__Belge alıntısı__:
>>>>>

Etiket arşivi: İmam Hatip Okullarını Halk mı Dayattı?

İmam Hatip Okullarını Halk mı Dayattı?

POLİTİK BİLİM : Aykut Göker
http:/www.inovasyon.org;hagoker@ttmail.com
Türkiye’nin seyir defteri: Yıl 2012… Sonbahar…

Ülke imam-hatip zonunda…
İmam Hatip Okullarını Halk mı Dayattı?

Eğitimde dinsel dogmayı esas alan okullaşma sürecinin ilk tohumlarının 1940’lı yıllarda atıldığı; imam-hatip kurslarının açılmasıyla başlayıp 50’li yıllarda imam-hatip okullarının kurulmasıyla devam eden bu sürecin giderek hızlandığı; özellikle 80’li yıllarda tırmanışa geçtiği; sonuçta da bugünlere kadar gelindiği biliniyor.

<<<<<

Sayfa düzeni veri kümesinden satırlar
>>>>>

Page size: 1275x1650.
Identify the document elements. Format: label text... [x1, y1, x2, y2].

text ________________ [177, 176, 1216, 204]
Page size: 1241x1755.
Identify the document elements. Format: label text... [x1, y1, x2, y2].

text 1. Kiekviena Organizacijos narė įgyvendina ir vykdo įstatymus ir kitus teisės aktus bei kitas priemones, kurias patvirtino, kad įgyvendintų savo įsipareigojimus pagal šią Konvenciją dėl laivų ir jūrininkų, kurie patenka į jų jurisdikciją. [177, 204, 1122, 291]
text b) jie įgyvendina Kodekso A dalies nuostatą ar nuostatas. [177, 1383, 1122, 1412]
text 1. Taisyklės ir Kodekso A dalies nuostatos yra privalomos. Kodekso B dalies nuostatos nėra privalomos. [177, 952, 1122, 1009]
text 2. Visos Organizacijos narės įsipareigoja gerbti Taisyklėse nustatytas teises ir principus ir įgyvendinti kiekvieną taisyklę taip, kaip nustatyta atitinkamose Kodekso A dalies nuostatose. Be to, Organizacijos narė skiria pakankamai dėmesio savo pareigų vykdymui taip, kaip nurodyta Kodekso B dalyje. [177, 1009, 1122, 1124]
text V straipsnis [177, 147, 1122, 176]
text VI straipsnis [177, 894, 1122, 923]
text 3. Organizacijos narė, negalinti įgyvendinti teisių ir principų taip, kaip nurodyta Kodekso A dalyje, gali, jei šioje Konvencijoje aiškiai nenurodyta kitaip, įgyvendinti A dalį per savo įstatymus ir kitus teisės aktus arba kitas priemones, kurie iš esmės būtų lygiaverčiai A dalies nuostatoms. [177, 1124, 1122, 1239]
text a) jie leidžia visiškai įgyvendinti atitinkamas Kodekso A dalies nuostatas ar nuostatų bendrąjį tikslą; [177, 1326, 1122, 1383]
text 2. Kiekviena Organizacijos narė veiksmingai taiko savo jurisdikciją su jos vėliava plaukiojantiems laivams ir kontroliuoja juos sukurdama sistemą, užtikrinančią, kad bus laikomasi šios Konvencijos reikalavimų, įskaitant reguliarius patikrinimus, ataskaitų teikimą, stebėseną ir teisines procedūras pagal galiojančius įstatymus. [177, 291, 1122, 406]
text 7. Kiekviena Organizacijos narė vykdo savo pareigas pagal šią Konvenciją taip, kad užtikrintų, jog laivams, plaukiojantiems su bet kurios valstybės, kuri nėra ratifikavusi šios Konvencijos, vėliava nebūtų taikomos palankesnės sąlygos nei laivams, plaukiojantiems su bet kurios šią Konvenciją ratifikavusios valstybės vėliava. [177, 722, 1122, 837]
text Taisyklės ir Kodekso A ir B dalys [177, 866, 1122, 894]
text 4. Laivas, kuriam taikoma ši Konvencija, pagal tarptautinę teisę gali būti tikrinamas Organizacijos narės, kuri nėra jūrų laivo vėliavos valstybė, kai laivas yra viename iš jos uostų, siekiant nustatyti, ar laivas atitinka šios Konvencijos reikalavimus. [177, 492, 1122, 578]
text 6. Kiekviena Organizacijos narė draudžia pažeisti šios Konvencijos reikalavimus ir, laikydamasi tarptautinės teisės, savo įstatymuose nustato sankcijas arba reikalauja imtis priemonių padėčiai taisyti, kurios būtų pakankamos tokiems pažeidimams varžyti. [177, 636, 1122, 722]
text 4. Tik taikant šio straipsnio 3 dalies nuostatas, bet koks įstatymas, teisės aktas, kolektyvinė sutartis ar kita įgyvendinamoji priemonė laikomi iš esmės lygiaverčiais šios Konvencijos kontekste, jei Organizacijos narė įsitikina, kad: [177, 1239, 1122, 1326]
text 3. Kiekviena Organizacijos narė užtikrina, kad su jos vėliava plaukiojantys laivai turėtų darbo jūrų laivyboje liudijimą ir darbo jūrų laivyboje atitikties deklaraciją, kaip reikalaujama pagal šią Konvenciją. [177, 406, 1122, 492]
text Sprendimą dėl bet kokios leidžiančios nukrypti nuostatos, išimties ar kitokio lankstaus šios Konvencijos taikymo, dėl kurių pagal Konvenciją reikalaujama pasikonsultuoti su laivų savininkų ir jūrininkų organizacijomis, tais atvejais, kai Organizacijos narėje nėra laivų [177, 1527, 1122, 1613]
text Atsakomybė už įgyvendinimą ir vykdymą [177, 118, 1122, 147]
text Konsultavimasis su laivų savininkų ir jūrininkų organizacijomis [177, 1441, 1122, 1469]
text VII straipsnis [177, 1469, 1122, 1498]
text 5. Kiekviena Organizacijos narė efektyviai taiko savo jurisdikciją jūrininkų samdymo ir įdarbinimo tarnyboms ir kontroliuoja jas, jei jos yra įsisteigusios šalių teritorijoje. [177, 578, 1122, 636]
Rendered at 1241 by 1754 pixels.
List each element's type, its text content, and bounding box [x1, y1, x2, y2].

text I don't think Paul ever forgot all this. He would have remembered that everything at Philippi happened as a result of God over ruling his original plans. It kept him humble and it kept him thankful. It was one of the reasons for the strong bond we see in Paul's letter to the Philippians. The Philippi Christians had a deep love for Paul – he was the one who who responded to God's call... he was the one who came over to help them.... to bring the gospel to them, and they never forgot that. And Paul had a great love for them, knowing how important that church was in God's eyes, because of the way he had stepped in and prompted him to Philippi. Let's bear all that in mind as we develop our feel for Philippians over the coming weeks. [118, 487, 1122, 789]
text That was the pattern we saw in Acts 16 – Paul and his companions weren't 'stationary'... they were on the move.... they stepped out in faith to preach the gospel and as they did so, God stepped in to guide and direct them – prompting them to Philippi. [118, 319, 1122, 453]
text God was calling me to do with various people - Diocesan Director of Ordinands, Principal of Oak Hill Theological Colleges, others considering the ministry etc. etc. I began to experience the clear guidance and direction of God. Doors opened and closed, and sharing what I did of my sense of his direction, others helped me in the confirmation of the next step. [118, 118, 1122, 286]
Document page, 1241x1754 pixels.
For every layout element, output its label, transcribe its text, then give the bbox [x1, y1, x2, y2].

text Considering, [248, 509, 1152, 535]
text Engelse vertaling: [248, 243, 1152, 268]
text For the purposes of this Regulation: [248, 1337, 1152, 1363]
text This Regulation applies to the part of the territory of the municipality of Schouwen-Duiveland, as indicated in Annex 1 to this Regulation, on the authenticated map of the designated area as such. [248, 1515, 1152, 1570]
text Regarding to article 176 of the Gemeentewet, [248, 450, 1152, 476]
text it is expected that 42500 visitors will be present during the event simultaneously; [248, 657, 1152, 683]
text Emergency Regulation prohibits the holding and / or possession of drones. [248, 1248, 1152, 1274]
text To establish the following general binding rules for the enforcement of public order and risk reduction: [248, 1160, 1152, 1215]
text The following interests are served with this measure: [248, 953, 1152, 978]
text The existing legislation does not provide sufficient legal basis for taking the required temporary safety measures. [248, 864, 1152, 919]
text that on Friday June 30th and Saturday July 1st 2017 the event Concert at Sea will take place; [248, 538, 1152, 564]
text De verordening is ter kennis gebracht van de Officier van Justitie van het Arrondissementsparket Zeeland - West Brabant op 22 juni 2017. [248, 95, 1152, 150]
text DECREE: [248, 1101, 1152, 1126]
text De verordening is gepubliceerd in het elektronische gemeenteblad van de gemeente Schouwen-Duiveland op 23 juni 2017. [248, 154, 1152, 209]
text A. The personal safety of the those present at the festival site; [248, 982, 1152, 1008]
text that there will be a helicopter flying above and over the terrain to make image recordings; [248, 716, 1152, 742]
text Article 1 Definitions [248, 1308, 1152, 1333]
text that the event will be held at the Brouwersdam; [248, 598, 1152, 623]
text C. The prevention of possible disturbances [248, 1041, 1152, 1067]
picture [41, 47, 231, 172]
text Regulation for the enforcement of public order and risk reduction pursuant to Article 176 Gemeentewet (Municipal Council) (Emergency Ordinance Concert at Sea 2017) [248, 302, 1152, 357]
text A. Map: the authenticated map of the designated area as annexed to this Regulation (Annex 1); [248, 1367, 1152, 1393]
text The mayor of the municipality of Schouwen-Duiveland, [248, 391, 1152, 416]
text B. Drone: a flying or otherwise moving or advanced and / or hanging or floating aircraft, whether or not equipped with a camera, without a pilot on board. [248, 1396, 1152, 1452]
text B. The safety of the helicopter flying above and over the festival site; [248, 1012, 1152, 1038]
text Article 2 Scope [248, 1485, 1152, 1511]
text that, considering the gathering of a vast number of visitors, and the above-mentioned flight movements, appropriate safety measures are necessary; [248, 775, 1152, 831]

<<<<<

__Görev amacı__: İmam hatip okulları metninde "Eğitimde dinsel dogmayı" ile başlayıp "kadar gelindiği biliniyor." ifadesine kadar giden bölümü, "tırmanışa geçtiği" yerine "ivme kazandığı" yazarak güncelleyin.

__Tam çıktı__:
Eğitimde dinsel dogmayı esas alan okullaşma sürecinin ilk tohumlarının 1940’lı yıllarda atıldığı; imam-hatip kurslarının açılmasıyla başlayıp 50’li yıllarda imam-hatip okullarının kurulmasıyla devam eden bu sürecin giderek hızlandığı; özellikle 80’li yıllarda ivme kazandığı; sonuçta da bugünlere kadar gelindiği biliniyor.